CONSIGNMENT DEAL MEANS SHORT VACANCY
Greene Street Consignment plans to open its eighth store at 40 Broad Street in Red Bank, former home of Funk and Standard, by mid-September. (Click to enlarge)
By JOHN T. WARD
When officials from Greene Street Consignment, a high-end used-clothing shop with seven stores in the greater Philadelphia area, paid her a visit about a month ago, Red Bank RiverCenter executive director Nancy Adams’ immediate reaction, she later said, was, “We’ve gotta get you here. We need retail.”
And with some fast action, Adams helped do just that, in the process heading off what might have been a prolonged and gaping vacancy in the heart of a downtown still struggling to recover.
Adams was aware, she said, that Patti Siciliano was preparing to move her retail shop, Funk and Standard, out of its longtime home at 40 Broad.
What she didn’t know, though, was that building owner Steve Calandrino was on the verge of a lease-signing with a restaurant.
Yes, another restaurant, in a town vaunted for its eateries, but one in which nearly every kitchen manager is beginning to groan, loudly, over having to divide the pie into yet more and thinner slices.

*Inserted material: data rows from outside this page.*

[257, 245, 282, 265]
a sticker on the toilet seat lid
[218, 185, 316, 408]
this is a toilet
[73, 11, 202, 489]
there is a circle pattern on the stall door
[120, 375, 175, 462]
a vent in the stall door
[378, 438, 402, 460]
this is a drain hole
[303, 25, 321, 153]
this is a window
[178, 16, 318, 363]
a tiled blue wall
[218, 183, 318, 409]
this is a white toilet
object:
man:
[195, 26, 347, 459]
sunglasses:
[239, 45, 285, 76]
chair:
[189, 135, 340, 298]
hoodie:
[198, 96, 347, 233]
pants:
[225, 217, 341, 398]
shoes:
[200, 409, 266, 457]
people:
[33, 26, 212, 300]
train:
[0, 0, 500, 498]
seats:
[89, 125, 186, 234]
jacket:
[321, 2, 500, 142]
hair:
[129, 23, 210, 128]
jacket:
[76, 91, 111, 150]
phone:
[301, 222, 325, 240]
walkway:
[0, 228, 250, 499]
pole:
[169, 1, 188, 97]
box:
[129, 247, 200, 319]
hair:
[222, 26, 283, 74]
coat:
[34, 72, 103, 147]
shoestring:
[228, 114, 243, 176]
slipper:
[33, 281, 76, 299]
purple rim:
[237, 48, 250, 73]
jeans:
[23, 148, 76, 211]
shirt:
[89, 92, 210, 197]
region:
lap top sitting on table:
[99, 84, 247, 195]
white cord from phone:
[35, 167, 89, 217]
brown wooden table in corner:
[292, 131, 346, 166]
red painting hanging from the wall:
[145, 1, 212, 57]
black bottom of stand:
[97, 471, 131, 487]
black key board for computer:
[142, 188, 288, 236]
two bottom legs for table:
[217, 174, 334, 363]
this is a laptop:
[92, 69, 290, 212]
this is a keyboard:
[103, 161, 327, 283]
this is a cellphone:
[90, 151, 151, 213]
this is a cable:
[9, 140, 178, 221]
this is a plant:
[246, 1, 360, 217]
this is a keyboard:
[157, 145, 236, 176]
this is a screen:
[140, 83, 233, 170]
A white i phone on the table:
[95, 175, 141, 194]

A restaurant at 40 Broad would also likely have meant months of papered-over windows at that address, as the business went through design, approval and build-out, Adams said. That’s assuming it could even win approval from the town zoning board for a conversion to a food use from a non-food use.
A long interval of darkened windows there “would have been demoralizing,” Adams said.
Adams intercepted Calandrino just in time. He was “about a day away” from signing with the restaurant, he told redbankgreen. “It was very tight.”
But bringing in Greene Street, with its concept and track record, presented “the path of least resistance,” he said. Retail-to-retail? No brainer.
Not that landing a restaurant would have been impossible. Calandrino, who has owned the building for about seven years, said it was once home to a Chinese restaurant. But winning an OK for a restaurant, “would have been a much more complicated process,” he said.
Besides, “It’s a very competitive restaurant environment in Red Bank, especially with Char [Steakhouse] coming in, and Triumph Brewing Company,” Calandrino said.
Still, Greene Street had its own regulatory hurdle to clear. A local ordinance bars consignment shops in the zone in which the building is located, a vestige of changes aimed at reviving ‘Dead Bank’ from its postwar economic lows in the 1990s.
Last Thursday night, however, owner Lynne Mastrilli persuaded the borough zoning board that the old stigma against consignment was misplaced as it pertained to her business, which she said specializes in “mid-range brand labels” such as J. Crew, Abercrombie & Fitch and Eileen Fisher. Her stores one of which is on tony Nassau Street in the heart of Princeton carry women’s and men’s clothing that’s in “perfect condition,” Mastrilli said.
With Adams sitting in the audience, the board gave Greene Street a unanimous green light. Mastrilli said the store should be ready to open by September 15. In fact, the store’s manager has rented one of the three apartments above the store.
Adams, meanwhile, said she’s “just thrilled” that Greene Street will be coming to town. While RiverCenter has no official policy putting the brakes on new restaurants coming into the district it promotes, it does look to having the right mix of retail, restaurants and daytime offices, she said.
Besides, “we prefer not to change too many retail spaces to food use because it’s so hard to change back.”
Funk and Standard plans to reopen below-ground at 7 Broad.